Make Controller.instance public instead of private

Hi, as I’m extending caddy with plugins I’m finding that the only way to get access to the instance is to cycle through caddy.Instances() in my plugin setup(c *caddy.Controller) function.

It would be great if controller.instance can be made public instead of private.

Thanks!

What do you need from the Instance in your setup function?

I’m using caddytls.NewConfig(inst *caddy.Instance). Using manual certificate that is added to instance cache during plugin initialization (pem fetched via REST service) thus avoiding to store the certificate on drive which is less secure.

What kind of plugin(s) are you writing? I have a few comments already but I want more information about what you’re trying to do.

thus avoiding to store the certificate on drive which is less secure.

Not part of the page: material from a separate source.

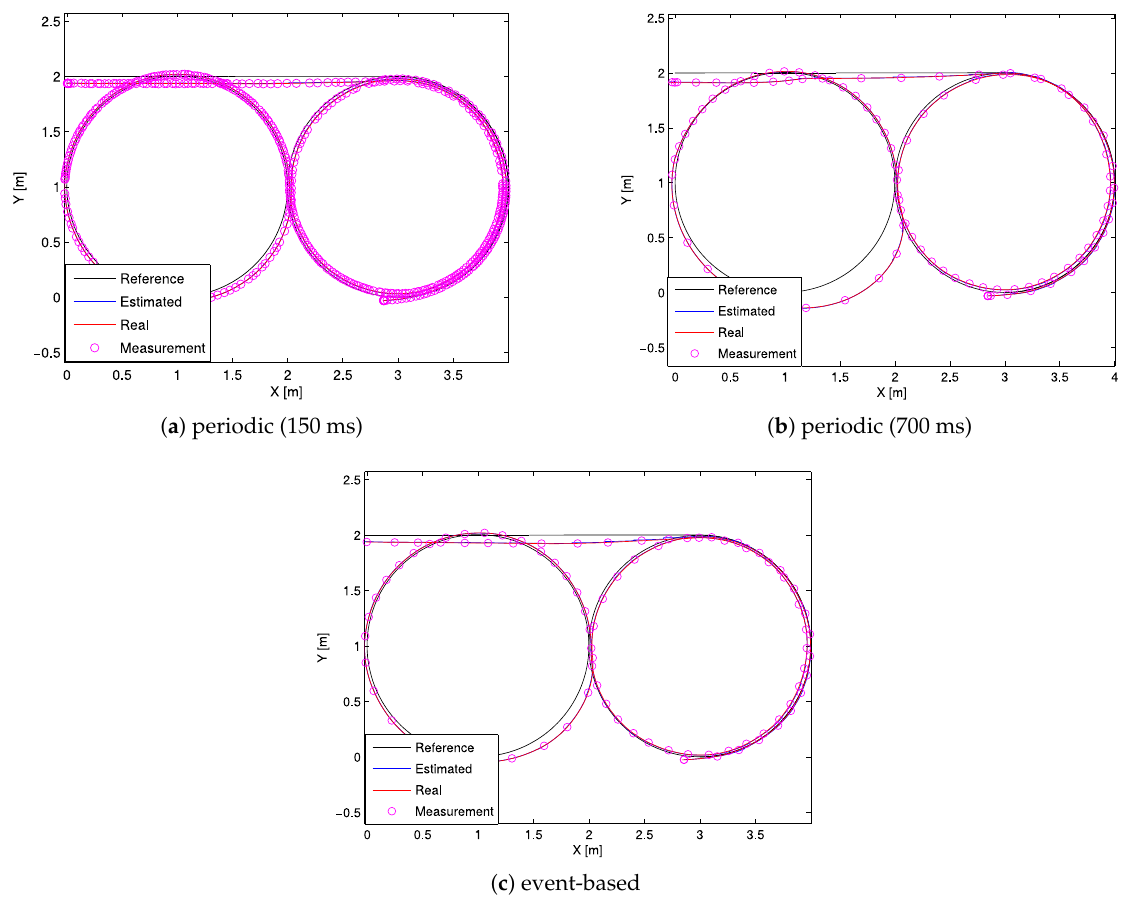
Figure 7. Robot trajectory developed during the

Only if your server is misconfigured; I hardly think storage on disk is less secure than downloading PEM files over HTTP. If someone has access to your home folder (or where ever your CADDYPATH is), that’s a bigger concern, since they probably have access to your network stack too.

It’s a plugin that manages certificate installation and rotation and SSL termination. It also does JWT validation and REST route filtering before proxying to underlying service (authorization and authentication). Our cert service is not using ACME protocol and Let’s Encrypt is not on radar any time soon.

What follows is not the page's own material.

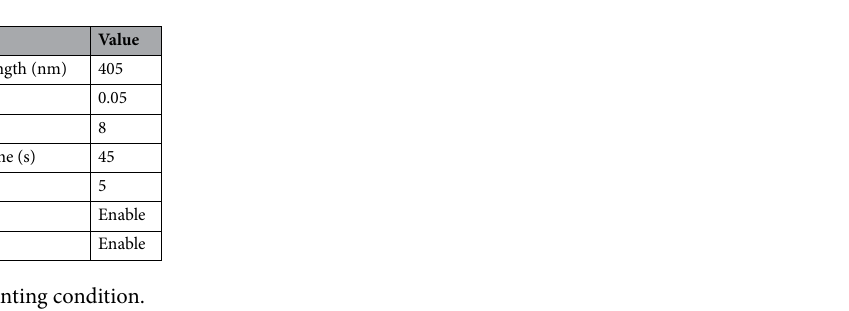
Table 3. 3D printing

Agree that if access to machine is compromised then other things will be compromised as well. But not having the private key on disk makes it a little more secure.

A better solution to this would probably be to swap out the few functions that do fundamental things like “ObtainCert” and “RenewCert” instead of replacing almost the entirety of Caddy’s caddytls package… that said, I’m sorry but I won’t be able to get around to that for some time (it’s not really on the roadmap), and that’s if there is enough demand. Plus I am still not convinced that “not having the private key on disk makes it a little more secure” – more private TLS keys have been compromised sitting in memory than on disk.